This is a blog (mostly) about the U.S. health care system and its organization, how it works, how it fails us, and what to do about it. All blog authors have professional expertise in an area relevant to the health care system. Main contributors Austin Frakt and Aaron Carroll are researchers and professors in health economics and health services. By avocation and as bloggers we’re actively trying to understand our health care system and make it better. Our goal is to help you understand it too, and to empower you with research-validated information so you can be a more informed observer of or participant in the ongoing debate over how to reform our system.
Sometimes we stray from health care, just to keep things lively. Posts on politics, family life, food, information technology, and personal finance are among the occasional non-health topics. Whether on health care or not, the unifying theme is thoughtful consideration of important ideas. Blog authors write on topics of interest that they know well. Few if any posts at The Incidental Economist are idle speculation or shallow observations.
The blog’s title, “The Incidental Economist,” was Austin Frakt’s pseudonym when he blogged anonymously on The Finance Buff (March-June 2009).

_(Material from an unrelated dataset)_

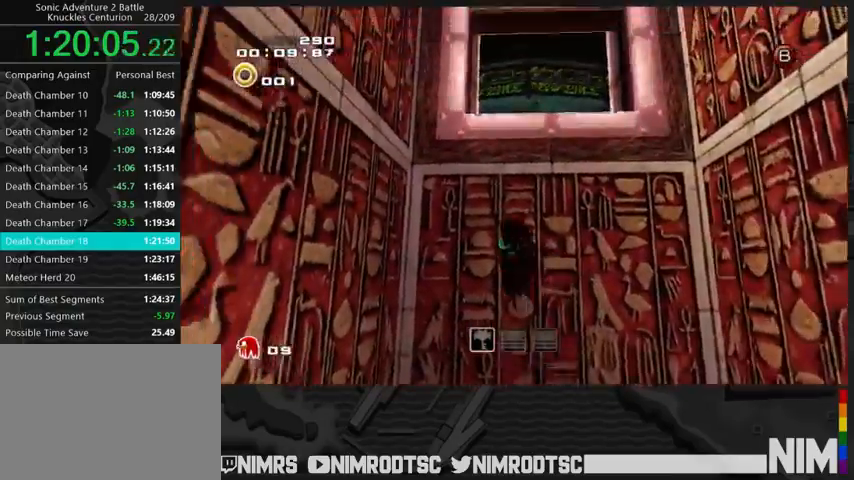
{"dt_ms": 500, "buttons": [], "left_stick": "up", "right_stick": "center", "button_events": []}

Austin is a professional economist, but this is not an essential fact, and he prefers to be judged not for his title but for his work (read more about Austin and his work on his About page). An economist yes, but only incidentally so. The name remains though the blog now has multiple authors.
In August 2010, The Incidental Economist merged with Rational Arguments, Aaron Carroll’s former blog (where his archives remain). If Austin is an incidental economist, Aaron is more so. He’s actually a physician. You can read more about Aaron on his About page.
Other, less frequent contributors to The Incidental Economist are described on the Other Contributors page.